The new Caf president’s ultimate dream is that all African countries will be self-sustainable, so much so that the continent’s clubs will have the money to keep players at home – which happens in few nations at present.
“We need money to pay the players competitively because we will not be able to keep the best players in Africa in Africa – for the medium-to-long term – if we don’t compete,” he said.
“I know from experience that there are some leagues in Europe where we pay players more in South Africa – such as Sweden, Denmark, Norway and others.”
Football can ‘prevent’ uprisings
Motsepe’s leadership is set to greatly differ from his predecessors, who tended to brook no criticism while keeping power in the hands of relatively few.
During his few days in office, the business tycoon has made it clear he is very open to the opinions of others – as he explained when answering reports of a heated Executive Committee meeting, the first of his reign, on Saturday.

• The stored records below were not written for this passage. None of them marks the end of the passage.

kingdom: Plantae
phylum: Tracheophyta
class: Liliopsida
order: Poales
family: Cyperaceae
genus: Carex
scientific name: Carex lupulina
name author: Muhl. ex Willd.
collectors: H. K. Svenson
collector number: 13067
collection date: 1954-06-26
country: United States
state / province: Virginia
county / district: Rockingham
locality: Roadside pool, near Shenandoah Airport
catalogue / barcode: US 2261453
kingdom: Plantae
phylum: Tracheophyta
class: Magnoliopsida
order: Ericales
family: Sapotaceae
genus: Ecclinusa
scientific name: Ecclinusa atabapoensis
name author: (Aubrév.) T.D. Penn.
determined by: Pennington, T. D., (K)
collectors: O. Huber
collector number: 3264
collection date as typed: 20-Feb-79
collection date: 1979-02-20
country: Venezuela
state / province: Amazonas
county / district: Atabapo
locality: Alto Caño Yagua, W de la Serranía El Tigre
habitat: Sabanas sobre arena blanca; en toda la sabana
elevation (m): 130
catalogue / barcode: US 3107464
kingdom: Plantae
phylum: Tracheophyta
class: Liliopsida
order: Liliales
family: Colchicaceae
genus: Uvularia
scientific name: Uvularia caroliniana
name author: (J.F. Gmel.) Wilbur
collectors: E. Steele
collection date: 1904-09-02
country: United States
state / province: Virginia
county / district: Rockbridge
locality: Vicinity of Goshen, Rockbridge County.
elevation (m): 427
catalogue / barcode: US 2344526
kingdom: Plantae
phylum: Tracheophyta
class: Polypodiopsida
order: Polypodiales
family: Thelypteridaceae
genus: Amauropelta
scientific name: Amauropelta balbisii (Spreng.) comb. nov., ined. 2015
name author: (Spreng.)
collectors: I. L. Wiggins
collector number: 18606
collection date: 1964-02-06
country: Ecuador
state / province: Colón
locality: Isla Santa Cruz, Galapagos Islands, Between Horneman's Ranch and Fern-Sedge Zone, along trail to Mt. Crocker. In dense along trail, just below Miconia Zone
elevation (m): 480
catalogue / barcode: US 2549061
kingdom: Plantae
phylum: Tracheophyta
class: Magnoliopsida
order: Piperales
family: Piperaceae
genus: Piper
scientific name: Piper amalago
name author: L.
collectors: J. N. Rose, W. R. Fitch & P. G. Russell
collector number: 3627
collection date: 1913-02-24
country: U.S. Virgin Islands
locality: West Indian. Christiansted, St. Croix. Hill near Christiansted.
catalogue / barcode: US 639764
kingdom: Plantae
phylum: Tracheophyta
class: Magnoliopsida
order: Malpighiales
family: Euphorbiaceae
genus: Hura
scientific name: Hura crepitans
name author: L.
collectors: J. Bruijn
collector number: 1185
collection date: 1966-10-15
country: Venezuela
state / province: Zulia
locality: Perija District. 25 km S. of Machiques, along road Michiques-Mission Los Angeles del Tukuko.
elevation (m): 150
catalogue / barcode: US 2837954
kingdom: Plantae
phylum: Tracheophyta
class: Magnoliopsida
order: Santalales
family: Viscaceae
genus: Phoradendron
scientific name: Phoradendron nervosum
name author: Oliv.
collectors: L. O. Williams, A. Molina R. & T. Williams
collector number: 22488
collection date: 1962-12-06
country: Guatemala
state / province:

“We have got to allow people to disagree with the president, to give the president different views,” said a man who has pledged to visit all Africa’s 54 countries by March 2022.
As he promises progress, Motsepe believes Caf has a far greater role to play in Africa – saying that after initially rejecting the idea of being Caf president, he came around to the idea after being excited by the possibilities.
“By 2050, we will have the youngest population in the world in Africa,” he said. “If we do not give a future to those young people, we will have persistent instability, uprising, civil wars – football has a unique role to play.”
Motsepe, the eighth president in Caf’s history, is set to serve until 2025.